Schreiben Sie alles von der Zeile mit „to Closest Person</a></td>“ bis hinunter zur Zeile mit „<td>771</td>“ einschließlich beider Zeilen neu. Ersetzen Sie dabei „Easy“ durch „Leicht“, und lassen Sie alles Übrige unverändert.
------
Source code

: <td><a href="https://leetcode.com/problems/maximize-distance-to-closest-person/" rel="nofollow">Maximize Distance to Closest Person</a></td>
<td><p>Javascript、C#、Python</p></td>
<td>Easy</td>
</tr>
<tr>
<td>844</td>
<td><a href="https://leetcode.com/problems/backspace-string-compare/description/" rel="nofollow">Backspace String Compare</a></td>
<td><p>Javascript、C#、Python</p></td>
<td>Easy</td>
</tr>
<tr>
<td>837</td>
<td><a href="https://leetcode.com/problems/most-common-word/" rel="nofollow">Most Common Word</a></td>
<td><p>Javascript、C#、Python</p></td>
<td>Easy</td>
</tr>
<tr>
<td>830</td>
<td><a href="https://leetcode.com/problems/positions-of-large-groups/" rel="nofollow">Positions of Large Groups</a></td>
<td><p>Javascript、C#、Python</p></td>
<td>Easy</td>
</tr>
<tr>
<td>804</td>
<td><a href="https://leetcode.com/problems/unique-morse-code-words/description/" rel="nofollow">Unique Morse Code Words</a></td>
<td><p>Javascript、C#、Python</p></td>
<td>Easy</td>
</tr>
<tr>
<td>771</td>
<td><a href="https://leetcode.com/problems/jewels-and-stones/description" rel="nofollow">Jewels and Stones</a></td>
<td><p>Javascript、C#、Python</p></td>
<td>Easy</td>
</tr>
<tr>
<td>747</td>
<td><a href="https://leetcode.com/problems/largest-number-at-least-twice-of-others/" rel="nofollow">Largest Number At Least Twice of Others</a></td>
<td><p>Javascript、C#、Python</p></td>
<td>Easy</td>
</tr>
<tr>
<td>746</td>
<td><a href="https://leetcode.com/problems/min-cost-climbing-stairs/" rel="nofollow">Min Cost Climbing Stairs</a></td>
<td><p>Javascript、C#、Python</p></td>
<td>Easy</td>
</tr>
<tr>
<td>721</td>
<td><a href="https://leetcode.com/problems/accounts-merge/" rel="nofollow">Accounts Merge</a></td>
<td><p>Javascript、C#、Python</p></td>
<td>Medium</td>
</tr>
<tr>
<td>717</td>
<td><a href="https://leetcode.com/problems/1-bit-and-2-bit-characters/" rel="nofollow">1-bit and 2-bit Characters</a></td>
------
§ Antwort
: <td><a href="https://leetcode.com/problems/maximize-distance-to-closest-person/" rel="nofollow">Maximize Distance to Closest Person</a></td>
<td><p>Javascript、C#、Python</p></td>
<td>Leicht</td>
</tr>
<tr>
<td>844</td>
<td><a href="https://leetcode.com/problems/backspace-string-compare/description/" rel="nofollow">Backspace String Compare</a></td>
<td><p>Javascript、C#、Python</p></td>
<td>Leicht</td>
</tr>
<tr>
<td>837</td>
<td><a href="https://leetcode.com/problems/most-common-word/" rel="nofollow">Most Common Word</a></td>
<td><p>Javascript、C#、Python</p></td>
<td>Leicht</td>
</tr>
<tr>
<td>830</td>
<td><a href="https://leetcode.com/problems/positions-of-large-groups/" rel="nofollow">Positions of Large Groups</a></td>
<td><p>Javascript、C#、Python</p></td>
<td>Leicht</td>
</tr>
<tr>
<td>804</td>
<td><a href="https://leetcode.com/problems/unique-morse-code-words/description/" rel="nofollow">Unique Morse Code Words</a></td>
<td><p>Javascript、C#、Python</p></td>
<td>Leicht</td>
</tr>
<tr>
<td>771</td>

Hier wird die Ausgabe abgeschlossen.